• ARTIKEL:
Proses Islamisasi akan lebih sukses dan
menguntungkan dari segi strategi dakwah, ekonomi dan politik, jika Perkawinan
dilakukan oleh ulama, muballigh, penguasa muslim atau pedagang muslim, dengan wanita anak Bangsawan, Bupati, atau
Raja.
Cerita-cerita
babad, hikayat, dan sejarah menceritakan adanya perkawinan semacam ini.
Misalnya Sunan Ampel mengawini Nyi Ageng Manila, putri Bupati Tuban. Syeh Maulana Ishak
mengawini Dewi Sekardadu, puteri Raja Blambangan. Raden Patah bin Raja
Brawijaya V, diambil menantu oleh Sunan Ampel.
Melalui
perkawinan tersebut, Islam akhirnya berkembang dengan pesat, bahkan sampai menyusup masuk kedalam istana kerajaan.
c. Melalui Cara Pendidikan Pesantren
Sistim
pendikan pesantren sudah dikenal sejak jaman pra-Islam, yang disebut Mandhala,
tempat untuk mendidik para calon pendeta Hindu, yang siswanya terbatas dari
kaum Brahmana. Model Mandhala ini lalu dikembangkan para penyebar
Islam menjadi sebuah lembaga pendidikan Islam disebut “Pesantren”, dimana
siswanya terbuka untuk umum, tidak terbatas pada golongan tertentu.

• CUPLIKAN DATA:
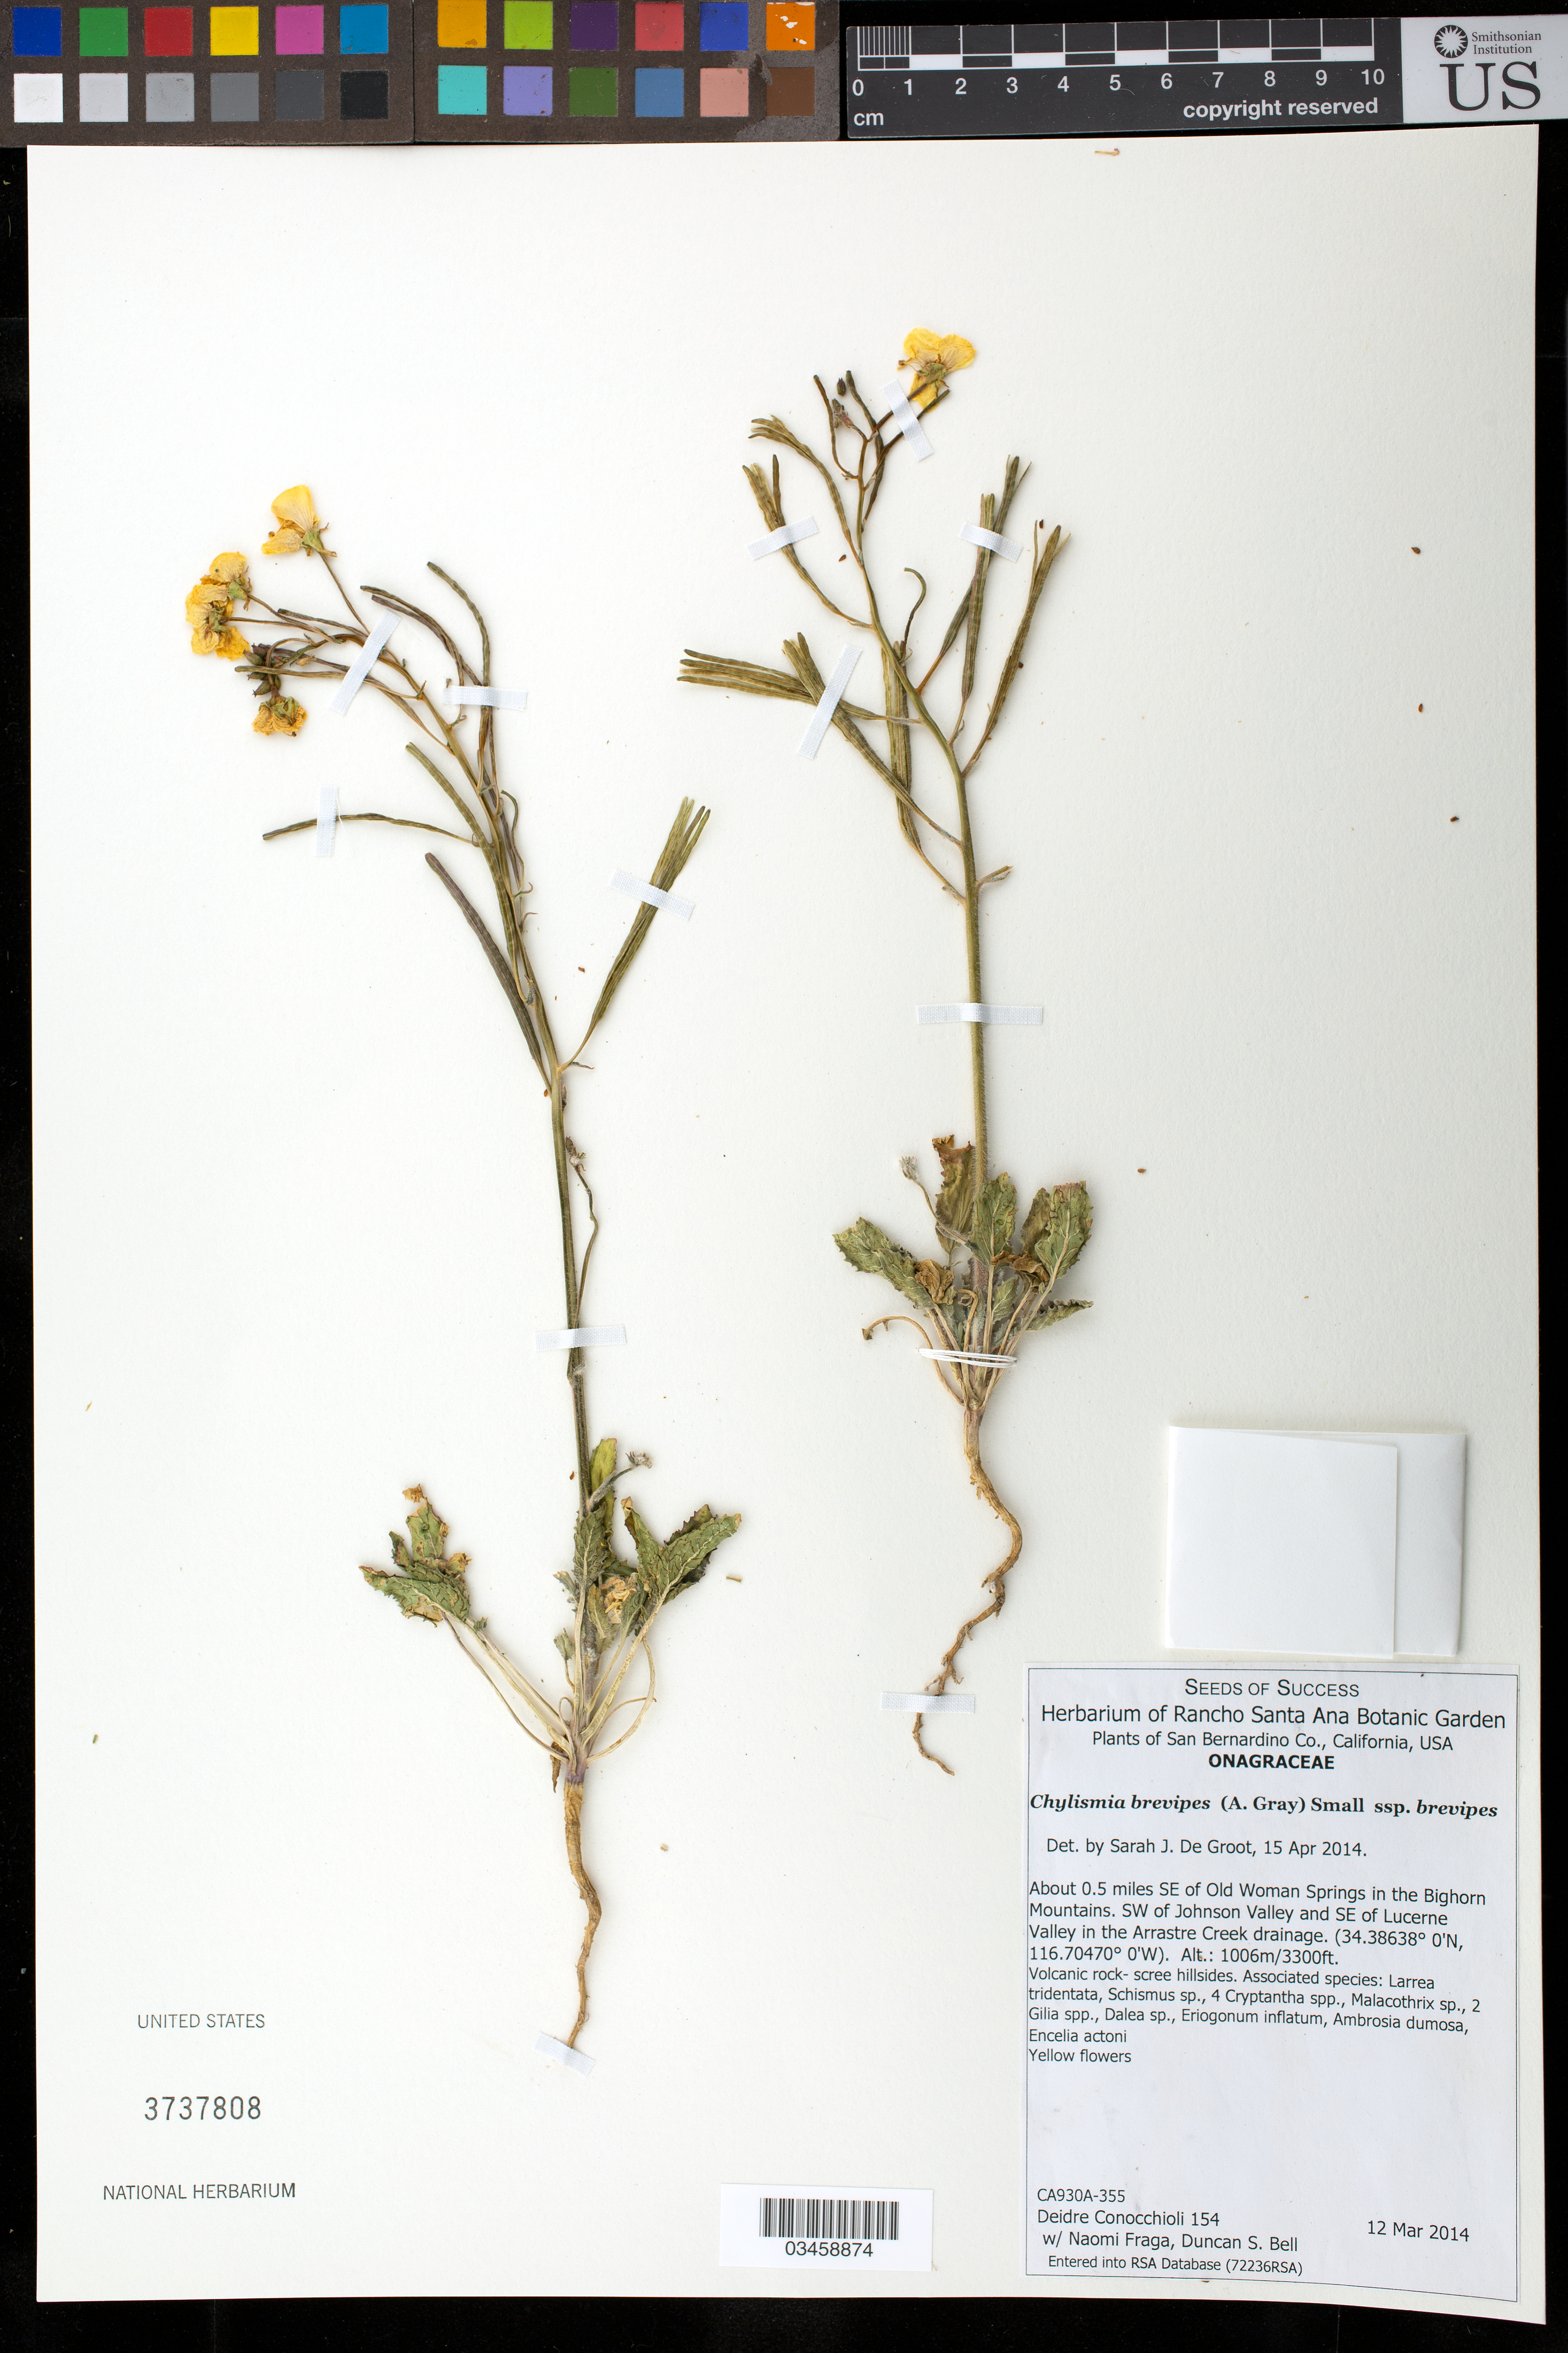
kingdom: Plantae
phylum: Tracheophyta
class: Magnoliopsida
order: Myrtales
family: Onagraceae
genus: Chylismia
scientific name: Chylismia brevipes subsp. brevipes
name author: (A. Gray) Small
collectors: D. Conocchioli, D. S. Bell & N. Fraga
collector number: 154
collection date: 2014-03-12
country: United States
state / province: California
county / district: San Bernardino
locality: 0.5 mi. SE of Old Woman Springs in the Bighorn Mts. SW of Johnson Valley and SE of Lucerne Valley in the Arrastre Creek drainage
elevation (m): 1006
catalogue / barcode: US 3737808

• PERMINTAAN: Menurut artikel tentang penyebaran Islam ini, siapa yang dikawini Sunan Ampel? Entri-entri ini tidak perlu dipakai.

• JAWABAN YANG DIHARAPKAN: Nyi Ageng Manila, putri Bupati Tuban.